Once the rain died down a little, Matt and I went over to catch the trolley to the Riverwalk Marketplace. We rode a stop too far, and ended up walking what seemed a very long way to get there. We’d already walked a few miles that day!
Our destination at the Marketplace? The Museum of the American Cocktail, which is located inside the American Food and Beverage Museum.
Matt was in heaven, of course. Both museums were great, and so were the shops!!
After touring the museums fully, we cut through Harrah’s and headed down to the Quarter in search of dinner. We wanted something Cajun, but of course it’s tricky to find that plus vegetarian options.
We ended up at Arnaud’s Remoulade, and I was very happy to just sit down and relax for a while. Also, watching the crowds in the French Quarter establishments is always highly entertaining.
We decided to go back to the hotel, drop off our stuff, and take advantage of the rooftop pool before going out for the night. It was dark when we got up there, and there was only one couple out on the pool deck, not even swimming. They hung around for a bit, then left. Another couple came in and lingered for a while, clearly also wanting the pool to themselves. I guess we got lucky! We swam for an hour or so, then went back to the room and changed for more New Orleans adventure.
Back in the Quarter, we stopped in at Arnaud’s French 75 for their famous cocktail. We were thrilled to have the same bartender who was featured in the article where we’d first learned of the place, and he was fantastic.
We were planning to go to a reggae show at Cafe Negril, so we decided to head that direction. It was a long walk, so of course we had to stop in at one of the thousand-or-so Mango Mango shops for a to-go drink. We got to Cafe Negril shortly before midnight and found it crowded, but not terrible; we were able to get seats at the bar to watch the show, at least.
When we emerged from the bar after the show, we found a crowd gathered around a brass band who’d just set up on Frenchmen. They’d come from Jazz Fest, and just picked a street corner to play on afterwards. Have I mentioned that New Orleans is awesome?? I loved it.
Even though it was a very long way to our hotel, we decided to walk it and see what was up in the French Quarter. We wandered into Pat O’Brien’s around 2am, expecting some kind of fratboy disaster, but found the back bar to be very relaxed. The bartender was great, too, and we noticed that the drinks were actually priced cheaper in that bar than in the courtyard.

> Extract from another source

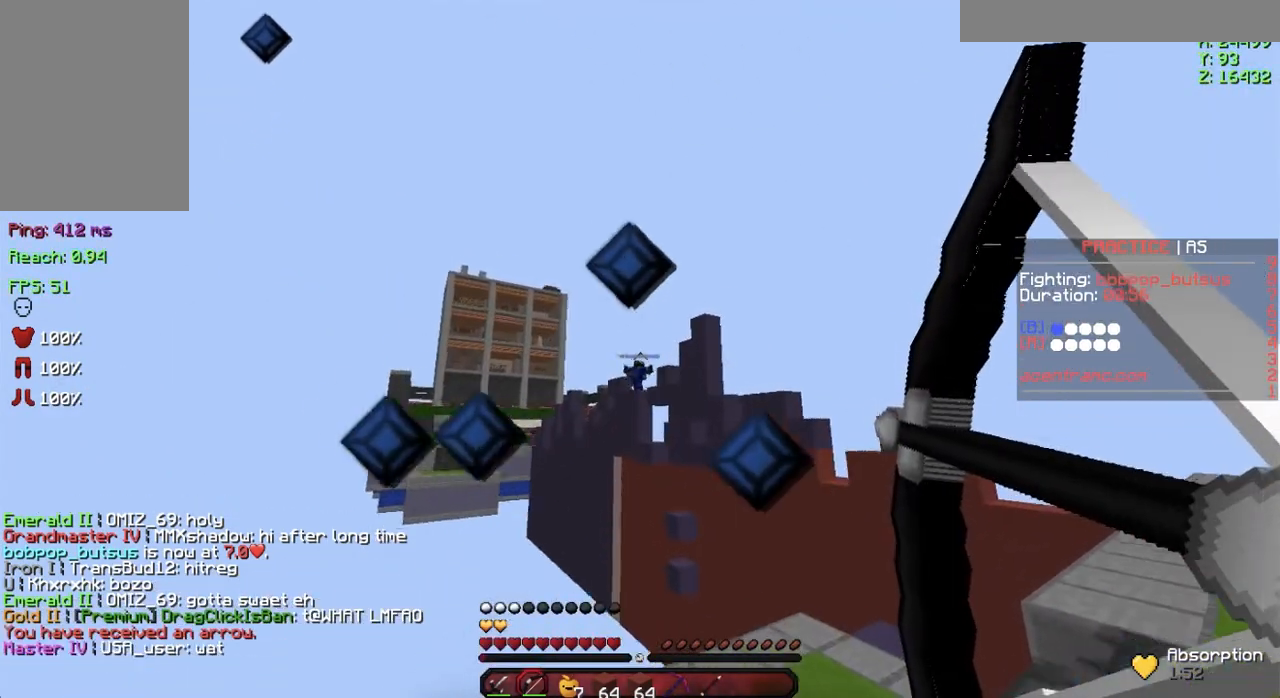
{"keys": [], "mouse": ["right"], "events": [[17, "d", "down"], [467, "d", "up"]]}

After our drinks there, we went over to Chris Owens’. I’m not sure what compelled us to go in there in the first place (I’m sure it was my idea, because of the blaring dance music), because the place was neon-lit inside even in the middle of the night, and was mostly empty. We got drinks, though, and sat on a couch watching the highly entertaining people on the dance floor. Also, Matt saw a rat run across the bar. So yeah. We’ll probably just enjoy Chris Owens from the outside next time.
We got back to the hotel around 3:30am, this time sans morning beer.